Josephus Daniels' legacy of service to North Carolina and our country does not transcend his reprehensible stance on race and his active support of racist activities.
In the 75 years since his death, The N&O and our family have been a progressive voice for equality for all North Carolinians, and we recognize this statue undermines those efforts."
Josephus Daniels, a prominent Democrat who later served as Secretary of the Navy, gained control of the News & Observer in the 1890s. He used the paper to promote white supremacist ideals.
He and his publication are cited in a government-sanctioned report as being directly involved in the Wilmington Massacre of 1898. That is an event in North Carolina history noted by historians as a major turning point in Reconstruction but often left out of mainstream history classes.
The event was reported at the time as a race riot but later revealed for what it was: a violent a coup d'état organized by white supremacists. White supremacists from across the state descended on Wilmington, killing black people and ultimately overthrowing a duly elected government.
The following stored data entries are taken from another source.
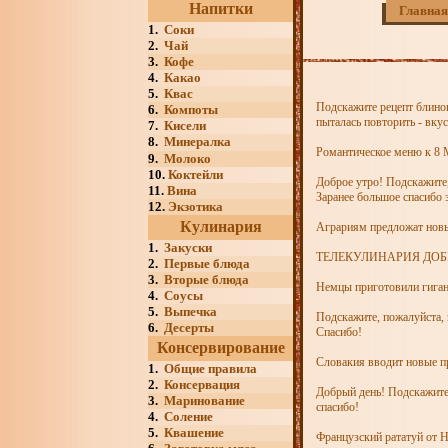
Напитки
Главная
1.
Соки
2.
Чай
3.
Кофе
4.
Какао
5.
Квас
Подскажите рецепт блинов
6.
Компоты
пыталась повторить - вкус
7.
Кисели
8.
Минералка
Романтическое меню к 8 
9.
Молоко
10.
Коктейли
Доброе утро! Подскажите,
11.
Вина
Заранее большое спасибо 
12.
Экзотика
Кулинария
Аграриям предложат новы
1.
Закуски
ТЕЛЕКУЛИНАРИЯ ДОБ
2.
Первые блюда
3.
Вторые блюда
Немцы приготовили гига
4.
Соусы
5.
Выпечка
Подскажите, пожалуйста, 
6.
Десерты
Спасибо!
Консервирование
Словакия вводит новые п
1.
Общие правила
2.
Консервация
Добрый день! Подскажите,
3.
Маринование
спасибо!
4.
Соление
5.
Квашение
Французский рататуй от 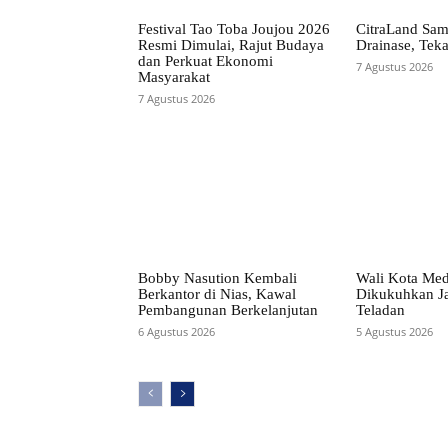
Festival Tao Toba Joujou 2026
CitraLand Sam
Resmi Dimulai, Rajut Budaya
Drainase, Teka
dan Perkuat Ekonomi
7 Agustus 2026
Masyarakat
7 Agustus 2026
Bobby Nasution Kembali
Wali Kota Me
Berkantor di Nias, Kawal
Dikukuhkan Ja
Pembangunan Berkelanjutan
Teladan
6 Agustus 2026
5 Agustus 2026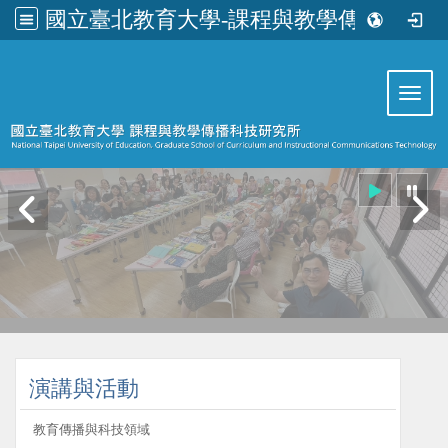
國立臺北教育大學-課程與教學傳播科技研究所
:::
Toggl
:::
演講與活動
教育傳播與科技領域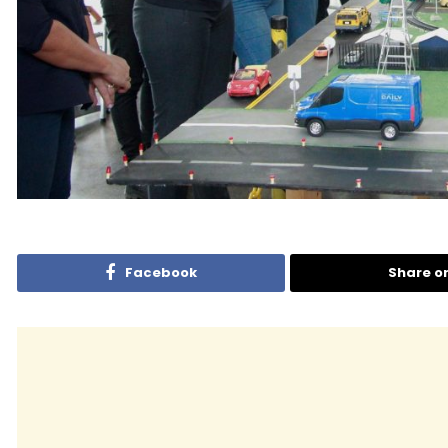
Facebook
Share o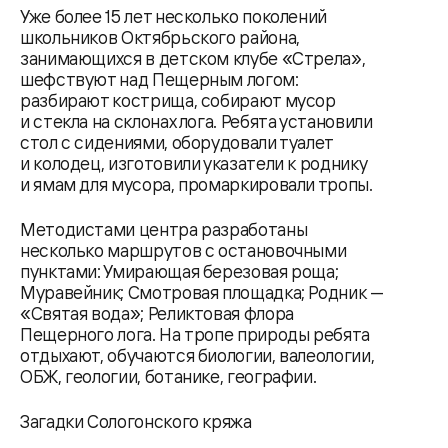
Уже более 15 лет несколько поколений
школьников Октябрьского района,
занимающихся в детском клубе «Стрела»,
шефствуют над Пещерным логом:
разбирают кострища, собирают мусор
и стекла на склонах лога. Ребята установили
стол с сидениями, оборудовали туалет
и колодец, изготовили указатели к роднику
и ямам для мусора, промаркировали тропы.
Методистами центра разработаны
несколько маршрутов с остановочными
пунктами: Умирающая березовая роща;
Муравейник; Смотровая площадка; Родник —
«Святая вода»; Реликтовая флора
Пещерного лога. На тропе природы ребята
отдыхают, обучаются биологии, валеологии,
ОБЖ, геологии, ботанике, географии.
Загадки Сологонского кряжа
A report commissioned in 2000 by the North Carolina state legislature, and not finished until 2006, identified Daniels as a main cause of the massacre.
Years after the Wilmington Massacre, Daniels, a Democrat, supported Woodrow Wilson in the 1912 presidential election. When Wilson won, Daniels was appointed Secretary of the Navy, which he led through World War I. He left government life in 1921, returning to the News & Observer, which was family-owned until it was sold in 1995.
Wake County Public School System has a middle school named after Daniels: Daniels Magnet Middle School. WCPSS Board Chairman Keith Sutton recently said he supported changing the school's name, and vowed that the school board would discuss the matter soon.
Josephus Daniels died in 1948 at the age of 85.